A misconception a lot of people hold around sleep consultants is that we focus solely on naps and bedtime … after all, we are sleep consultants!
While sleep is certainly our goal, we have to look at the child’s entire day to make sure we’re setting her up for sleep success, and feedings are a really important area to talk about! Whether you have a newborn or a 5-year-old, food can affect your child’s sleep, so let’s explore how we can use food to best support good sleep skills.
The first feeding goal for newborns is to keep the baby awake while she’s eating. This may feel impossible at first, and those first few weeks, especially, it often is, and that’s okay! You can tickle her toes, stroke her cheeks, lightly blow on her face; anything to keep her awake so she gets a nice and full feeding. As the weeks go on and your baby becomes more alert, this will get easier. The other newborn goal is to wait a few minutes to feed her after she wakes up from a nap or the night!

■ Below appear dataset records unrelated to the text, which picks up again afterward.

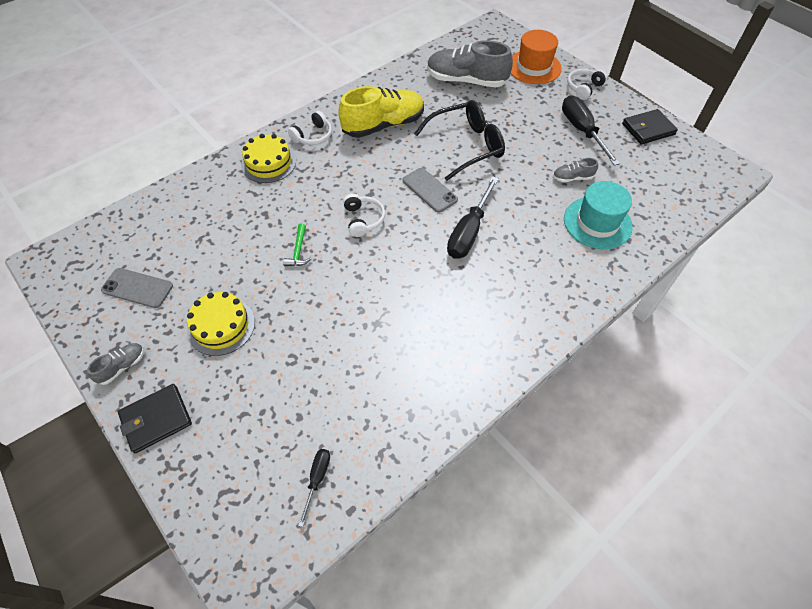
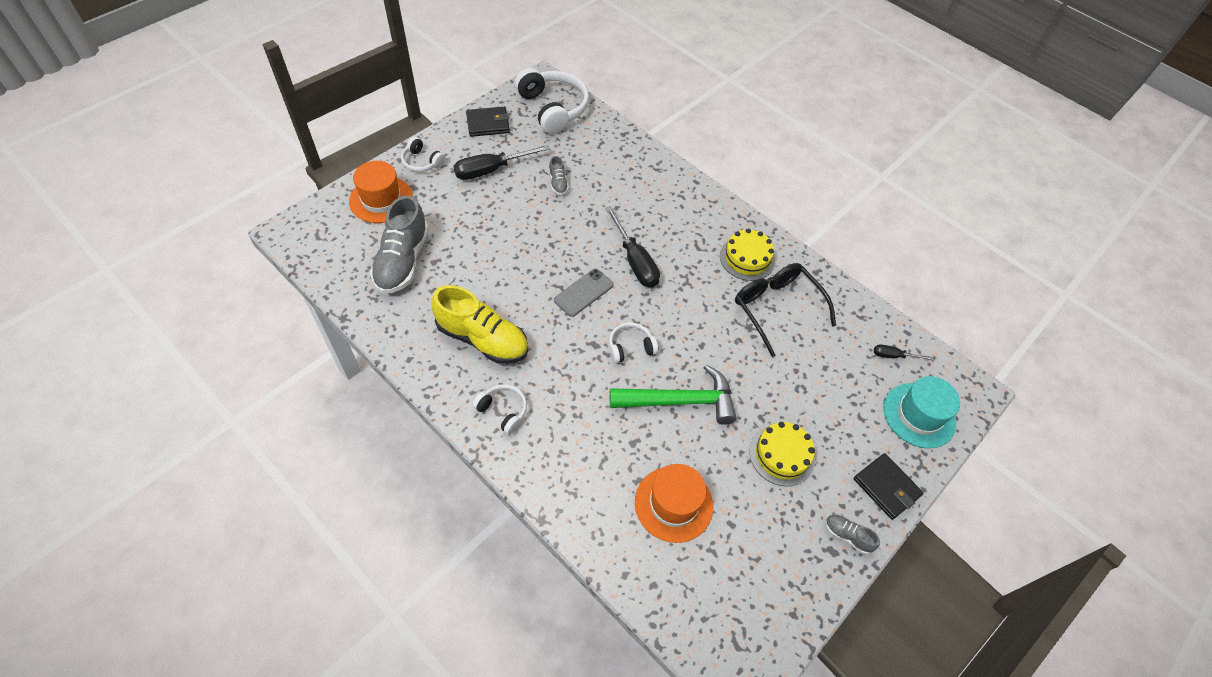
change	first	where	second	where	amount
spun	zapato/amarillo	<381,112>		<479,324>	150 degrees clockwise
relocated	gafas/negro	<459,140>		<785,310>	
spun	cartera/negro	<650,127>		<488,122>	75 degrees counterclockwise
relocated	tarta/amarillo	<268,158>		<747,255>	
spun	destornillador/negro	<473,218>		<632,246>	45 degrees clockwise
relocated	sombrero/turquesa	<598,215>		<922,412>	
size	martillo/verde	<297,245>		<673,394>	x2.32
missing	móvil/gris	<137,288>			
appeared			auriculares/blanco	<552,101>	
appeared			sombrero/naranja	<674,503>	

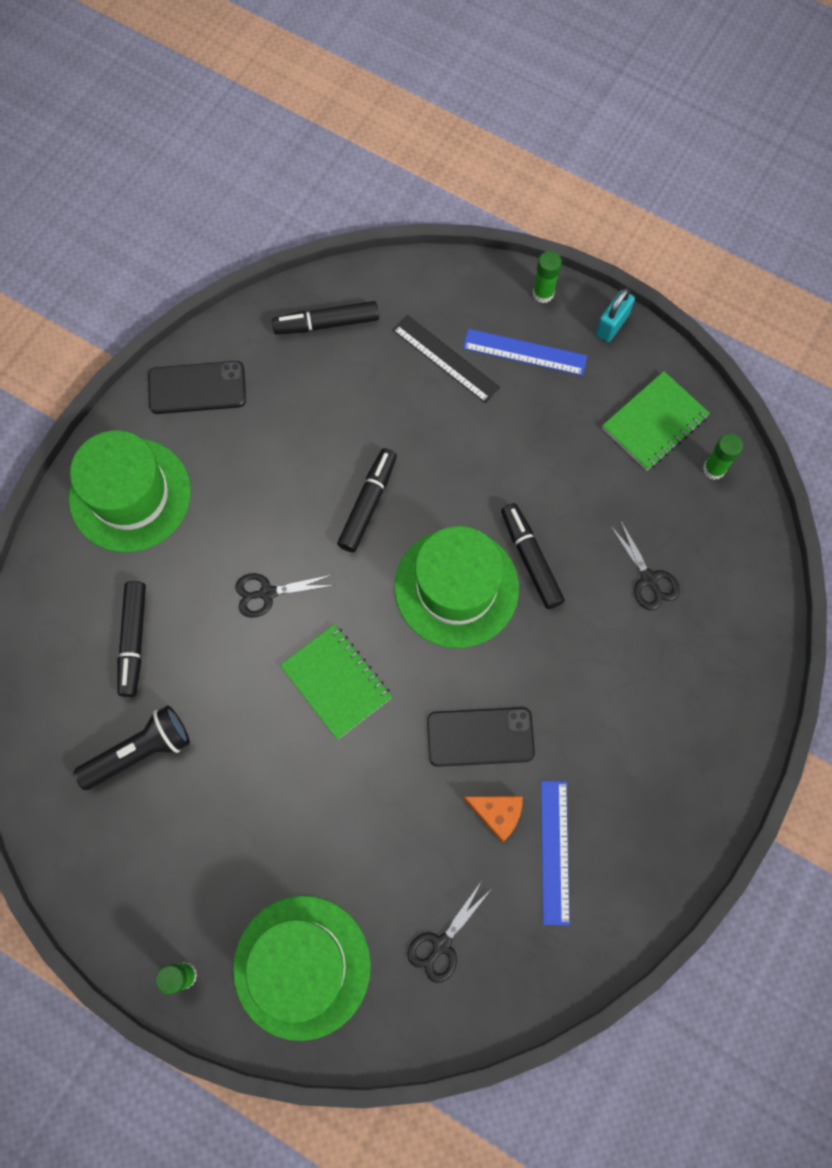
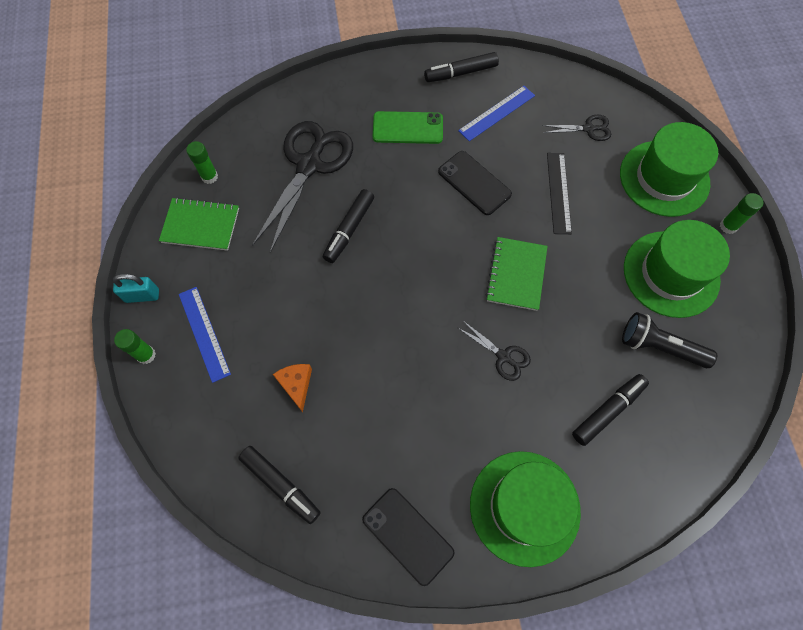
change	first	where	second	where	amount
relocated	regla/negro	<446,359>		<559,193>	
relocated	rotulador/negro	<367,500>		<461,67>	
size	tijeras/negro	<645,565>		<302,187>	x2.18
relocated	sombrero/verde	<457,587>		<677,269>	
relocated	queso/naranja	<493,819>		<292,388>	
appeared			móvil/verde	<408,127>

One tip that will help is to change your baby’s diaper before feeding her (even in the night!) to help stimulate her up more.
In order to avoid a feed-to-sleep association and to save yourself from some short naps and/or early morning wakings, leave space between feedings and sleep. When your baby wakes up in the morning or from a nap, wait at least 10 minutes before feeding her. Similarly, make sure you leave at least 15-20 minutes between finishing a feed and sleep. At bedtime, this looks like making the feeding the first step of your routine, and during the day it looks like keeping a close eye on the clock.
Another way to avoid that feed-to-sleep association is, if your baby is still waking in the night to feed, make sure she is awake enough that she is aware she is eating. We want her to know that food is for nourishment, not for sleep, and to get a nice and full. It’s also important to keep her awake so when you lay her back down she recognizes she’s going back in her crib.
When it’s time to introduce solids to your baby around six months, I suggest starting with one meal at a time, and having that meal occur after nap one, about an hour after your baby has had her milk. It’s helpful to do this feeding in the morning so if your child has any allergic reactions or experiences gassiness or discomfort from the food, that it’s far removed from bedtime and your baby can still have a good night of sleep.
Toddlers and Older Children
Around 12-15 months old, breastfeeding and bottle feeding should no longer be a part of the bedtime routine; rather, they should end with dinner. It’s also around this time that many parents introduce their child to whole milk. Although milk is great for our kids, the natural sugar content can actually cause your child to experience a sugar crash in the middle of the night, causing a wake-up! So absolutely offer milk with dinner, but once dinner is over, just offer water.
Similarly, if dinner was 1.5-2 hours before bedtime and you give your child a bedtime snack, make sure to avoid sugary snacks (even natural sugary, like fruit) right before bed, in order to avoid that crash.
Finally, if your baby is still breast or bottle feeding around 15-18 months old, make sure she is getting that feeding after her solid meal, as solids should be her main source of nutrients. (It is also recommended that any bottles be discontinued no later than this age and replaced with a sippy cup.)
If you are struggling with your baby or child’s sleep, take note of when her feedings are occurring during the day; making the above changes makes a big difference!